Par suite de la scission tardive ! C'est précisément cette faute que les bolcheviks n'ont pas commise. Bien longtemps avant la guerre ils s'étaient séparés des mencheviks. L'avantage énorme qu'avaient les bolcheviks consistait précisément en ceci qu'ils entrèrent dans la guerre et, par suite, dans la révolution comme parti bolchevik indépendant, dont « l'unité » avec les mencheviks ne pouvait lier les mains. C'était la garantie de la victoire des bolcheviks.
Riches des « expériences russes » et portés au paroxysme contre, la révolution prolétarienne proche, la bourgeoisie allemande et toute la bourgeoisie internationale, les dirigeants de la social-démocratie allemande et internationale, firent tout pour faire trébucher dans un piège les rangs non encore fortifiés des ouvriers mal armés et pour les battre aussi vite que possible.
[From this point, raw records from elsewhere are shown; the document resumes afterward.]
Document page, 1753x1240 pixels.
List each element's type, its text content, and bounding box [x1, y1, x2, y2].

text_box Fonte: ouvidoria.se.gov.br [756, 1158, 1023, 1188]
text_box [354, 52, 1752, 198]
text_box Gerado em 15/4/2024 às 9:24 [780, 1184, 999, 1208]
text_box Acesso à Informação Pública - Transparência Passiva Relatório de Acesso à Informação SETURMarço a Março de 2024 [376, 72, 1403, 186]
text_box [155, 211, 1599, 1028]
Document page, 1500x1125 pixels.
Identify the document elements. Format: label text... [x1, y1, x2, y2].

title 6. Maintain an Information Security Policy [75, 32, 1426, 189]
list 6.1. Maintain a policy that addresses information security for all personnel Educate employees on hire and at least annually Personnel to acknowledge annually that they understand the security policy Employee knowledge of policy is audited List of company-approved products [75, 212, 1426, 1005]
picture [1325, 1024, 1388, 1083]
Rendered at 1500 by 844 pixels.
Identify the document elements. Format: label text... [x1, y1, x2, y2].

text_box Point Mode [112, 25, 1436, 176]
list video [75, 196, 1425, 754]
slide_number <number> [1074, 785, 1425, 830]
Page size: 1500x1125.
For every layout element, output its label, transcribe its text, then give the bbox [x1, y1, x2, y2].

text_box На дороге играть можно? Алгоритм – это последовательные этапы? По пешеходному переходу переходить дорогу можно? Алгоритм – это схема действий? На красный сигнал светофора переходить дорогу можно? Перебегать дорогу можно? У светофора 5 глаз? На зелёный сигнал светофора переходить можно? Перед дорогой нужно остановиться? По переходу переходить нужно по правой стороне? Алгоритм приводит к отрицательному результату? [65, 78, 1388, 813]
Les ouvriers brimés inhumainement par la guerre poussaient au soulèvement. « La haine conduisit à un soulèvement prématuré » (Lénine).
Sur les cadavres des ouvriers de Spartakus, sur les cadavres de Rosa Luxemburg et de Karl Liebknecht, la social-démocratie conduisit la bourgeoisie dans la « libre » Allemagne qui, à la dérision des ouvriers, fut appelée République « socialiste » par le premier gouvernement « social-démocrate ». Le prolétariat allemand a payé cher cette scission tardive du parti social-démocrate, cette absence d'un fort parti bolchevik.
Le soulèvement héroïque de Spartakus fut abattu, mais il sema les semences de la victoire. Ces semailles germeront.
La route de la social-démocratie officielle au « spartakisme » constitue un progrès immense. Le chemin parcouru du Spartakusbund au parti bolchevik est un autre pas en avant. Mais aller du bolchevisme au « spartakisme » signifierait reculer.
De Liebknecht en avant vers Lénine ! Si Kart Liebknecht vivait encore, il serait le premier à dire que ceci doit être la voie des révolutionnaires prolétariens, non l'inverse. Liebknecht lui-même a parcouru ce chemin, et c'est seulement la balle traîtresse qui tua Liebknecht qui a empêché celui-ci de continuer à conduire le prolétariat allemand sur cette voie.